The EU and its member states should stop importing duty-free yet low-quality agricultural products from Ukraine, farmers’ organisations from Czechia, Hungary, Poland and Slovakia have said in a recent appeal to their governments, calling for a joint approach and protection of farmers and producer interests.
The call on Visegrad governments follows a communiqué signed by representatives of the organisations who discussed the matter last Thursday and Friday.
“Due to the decline in livestock production since the 1990s by about a third, we are forced to export millions of tonnes of cereals to Western markets, which are now occupied by Ukrainian production. This does not have to meet strict quality standards, just as Ukrainian farms do not have to comply with the regulations and regulations resulting from the European Union’s Common Agricultural Policy,” said Jan Doležal, President of the Czech Chamber of Agriculture, during the meeting.
The joint comuniqué calls on Visegrad governments “to act in a coordinated way to defend their own interests farmers and food producers by extending the unilateral ban on imports of certain commodities into our territory, as well as to extend and unify the list of such commodities.”
However, despite such calls, the European Commission insists trade continues to flow well but admits there is “some risk” of imports driving down prices and threatening local production.
“We do not see any significant adverse development on the EU agricultural market,” the Commission’s Deputy director for agriculture, Pierre Bascou, told MEPs concerned about the rise in Ukrainian imports at a meeting of the European Parliament’s agriculture committee (AGRI).

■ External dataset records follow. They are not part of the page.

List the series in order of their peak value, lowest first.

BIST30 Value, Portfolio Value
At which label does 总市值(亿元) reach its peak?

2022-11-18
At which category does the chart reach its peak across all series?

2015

However, the Commission has identified “some vulnerability and risk” in sectors like poultry, eggs and sugar, said Bascou, noting that “this is an element we are monitoring very closely.”
Some four months after Russia’s invasion of Ukraine in June 2022, the EU temporarily lifted restrictions on imports from Ukraine, which led to an influx of Ukrainian goods into the EU market that pushed prices down, especially in frontline countries like Hungary, Poland, Slovakia and Romania.

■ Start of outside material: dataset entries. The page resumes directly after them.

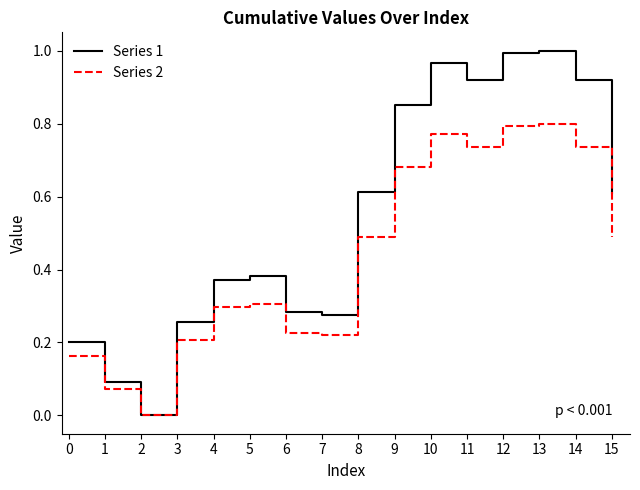

True or false: Series 2 has a value of 0.0 at 2.

True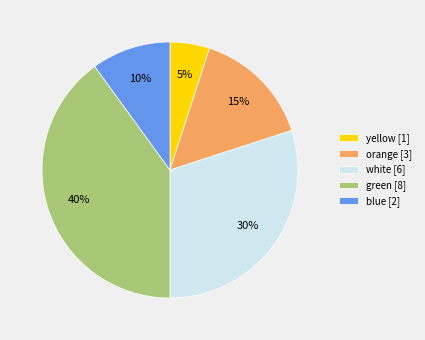

How many segments does this pie chart have?

5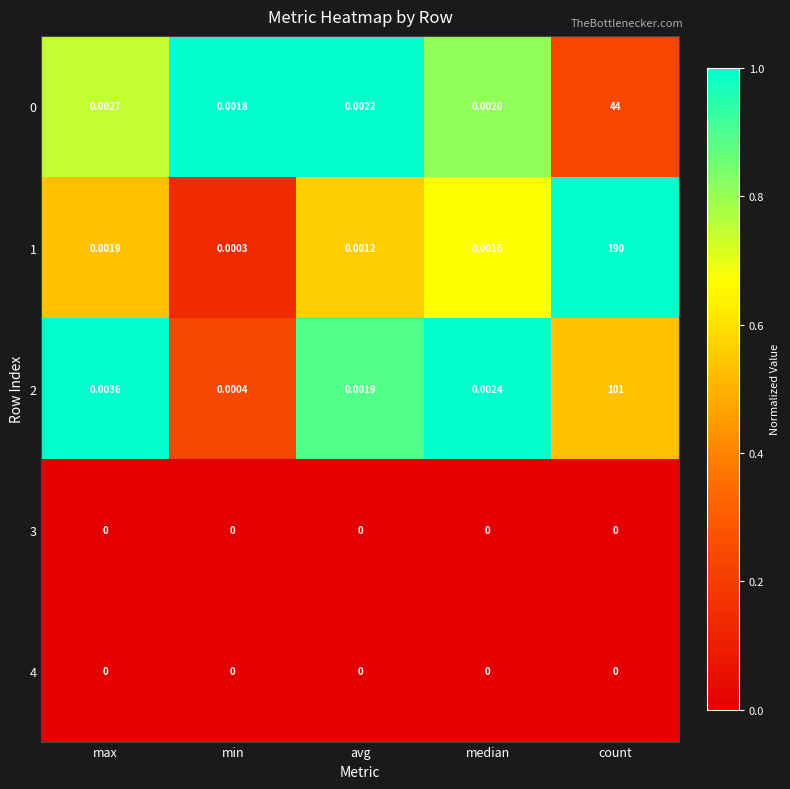

List the labels in order of 2 value, smallest first.

min, avg, median, max, count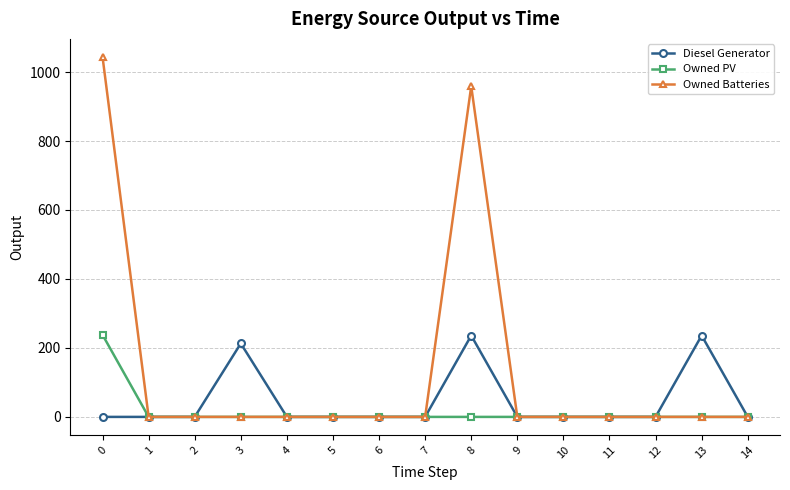

True or false: Diesel Generator has more than 0 points higher than both neighbors.

True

Representatives of the Agrarian Chamber of the Czech Republic, the Slovak Agricultural and Food Chamber, the Polish Regional Council of Agricultural Chambers and the Hungarian National Chamber of Agriculture agreed that it is necessary to support the war-affected Ukrainian economy, but this cannot be at the cost of destroying farmers and food producers in Central Europe.

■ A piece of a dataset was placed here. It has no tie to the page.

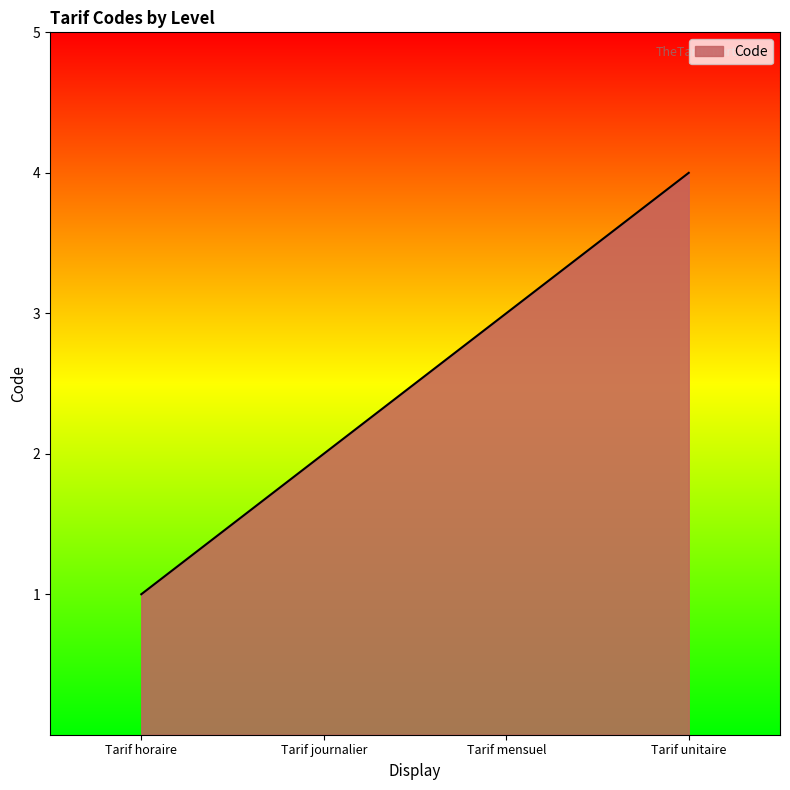

How many categories are shown in the chart?

4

They also said that their respective governments of Czechia, Hungary, Poland and Slovakia should work towards finding a Europe-wide solution to help Ukraine export agricultural produce to its traditional customers in third non-EU countries.
Speaking of Ukraine’s possible future accession to the EU and its potential impact on the single market, the agricultural organisations said the country must first meet all EU accession conditions and adopt EU legislation in the field of agriculture and food – pointing to the otherwise fundamental distortion of the EU internal market.
The meeting was also attended by Slovakia’s new Agricultural and Rural Development Minister, Richard Takáč (Smer). He fully endorsed the meeting’s conclusion and promised to present the communiqué to his ministerial colleagues at the next meeting of the EU Agriculture Council on Monday and Tuesday.